> [Assignment]
Everything in the data gets repeated exactly, except for the pictures.

****

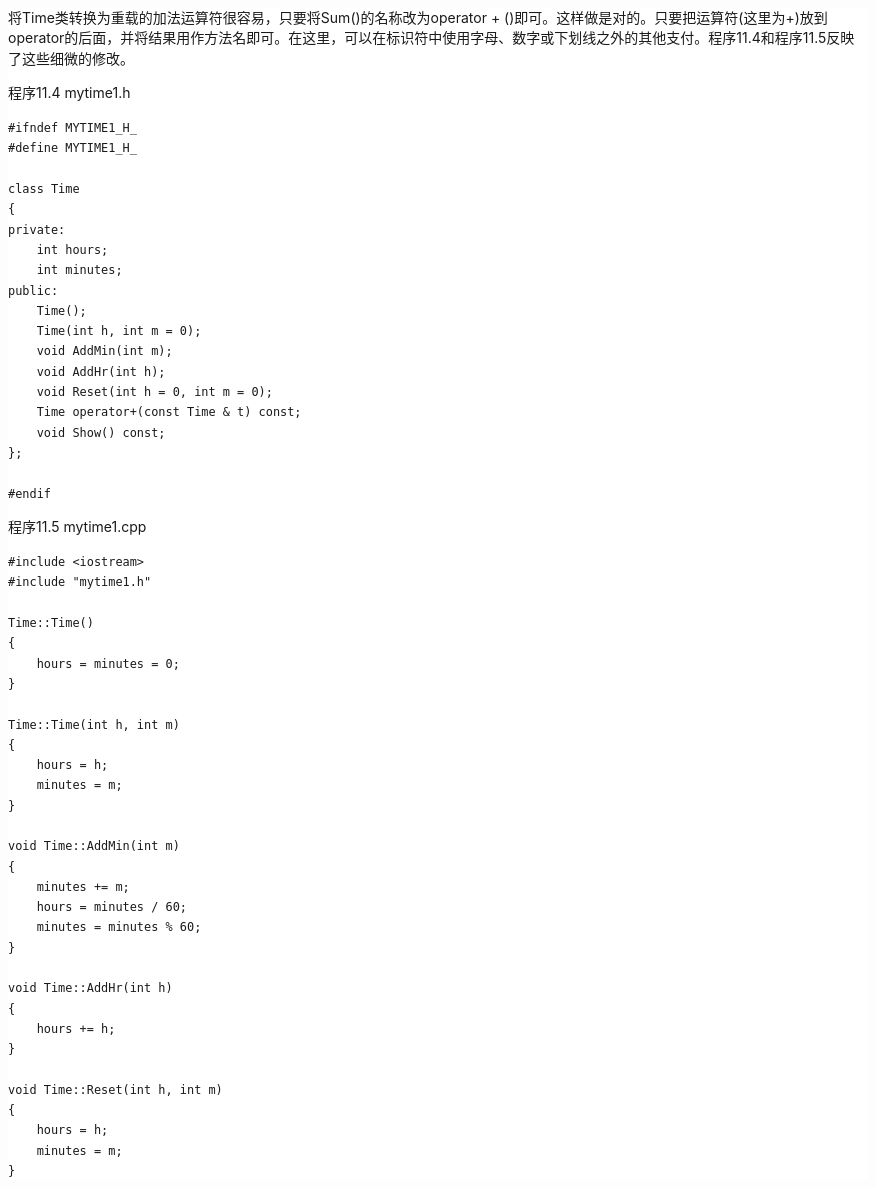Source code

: 将Time类转换为重载的加法运算符很容易，只要将Sum()的名称改为operator + ()即可。这样做是对的。只要把运算符(这里为+)放到operator的后面，并将结果用作方法名即可。在这里，可以在标识符中使用字母、数字或下划线之外的其他支付。程序11.4和程序11.5反映了这些细微的修改。

程序11.4 mytime1.h

	#ifndef MYTIME1_H_
	#define MYTIME1_H_
	
	class Time
	{
	private:
		int hours;
		int minutes;
	public:
		Time();
		Time(int h, int m = 0);
		void AddMin(int m);
		void AddHr(int h);
		void Reset(int h = 0, int m = 0);
		Time operator+(const Time & t) const;
		void Show() const;
	};
	
	#endif


程序11.5 mytime1.cpp

	#include <iostream>
	#include "mytime1.h"
	
	Time::Time()
	{
		hours = minutes = 0;
	}
	
	Time::Time(int h, int m)
	{
		hours = h;
		minutes = m;
	}
	
	void Time::AddMin(int m)
	{
		minutes += m;
		hours = minutes / 60;
		minutes = minutes % 60;
	}
	
	void Time::AddHr(int h)
	{
		hours += h;
	}
	
	void Time::Reset(int h, int m)
	{
		hours = h;
		minutes = m;
	}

****

> [Answer box]
Source code

: 将Time类转换为重载的加法运算符很容易，只要将Sum()的名称改为operator + ()即可。这样做是对的。只要把运算符(这里为+)放到operator的后面，并将结果用作方法名即可。在这里，可以在标识符中使用字母、数字或下划线之外的其他支付。程序11.4和程序11.5反映了这些细微的修改。

程序11.4 mytime1.h

	#ifndef MYTIME1_H_
	#define MYTIME1_H_
	
	class Time
	{
	private:
		int hours;
		int minutes;
	public:
		Time();
		Time(int h, int m = 0);
		void AddMin(int m);
		void AddHr(int h);
		void Reset(int h = 0, int m = 0);
		Time operator+(const Time & t) const;
		void Show() const;
	};
	
	#endif


程序11.5 mytime1.cpp

	#include <iostream>
	#include "mytime1.h"
	
	Time::Time()
	{
		hours = minutes = 0;
	}
	
	Time::Time(int h, int m)
	{
		hours = h;
		minutes = m;
	}
	
	void Time::AddMin(int m)
	{
		minutes += m;
		hours = minutes / 60;
		minutes = minutes % 60;
	}
	
	void Time::AddHr(int h)
	{
		hours += h;
	}
	
	void Time::Reset(int h, int m)
	{
		hours = h;
		minutes = m;
	}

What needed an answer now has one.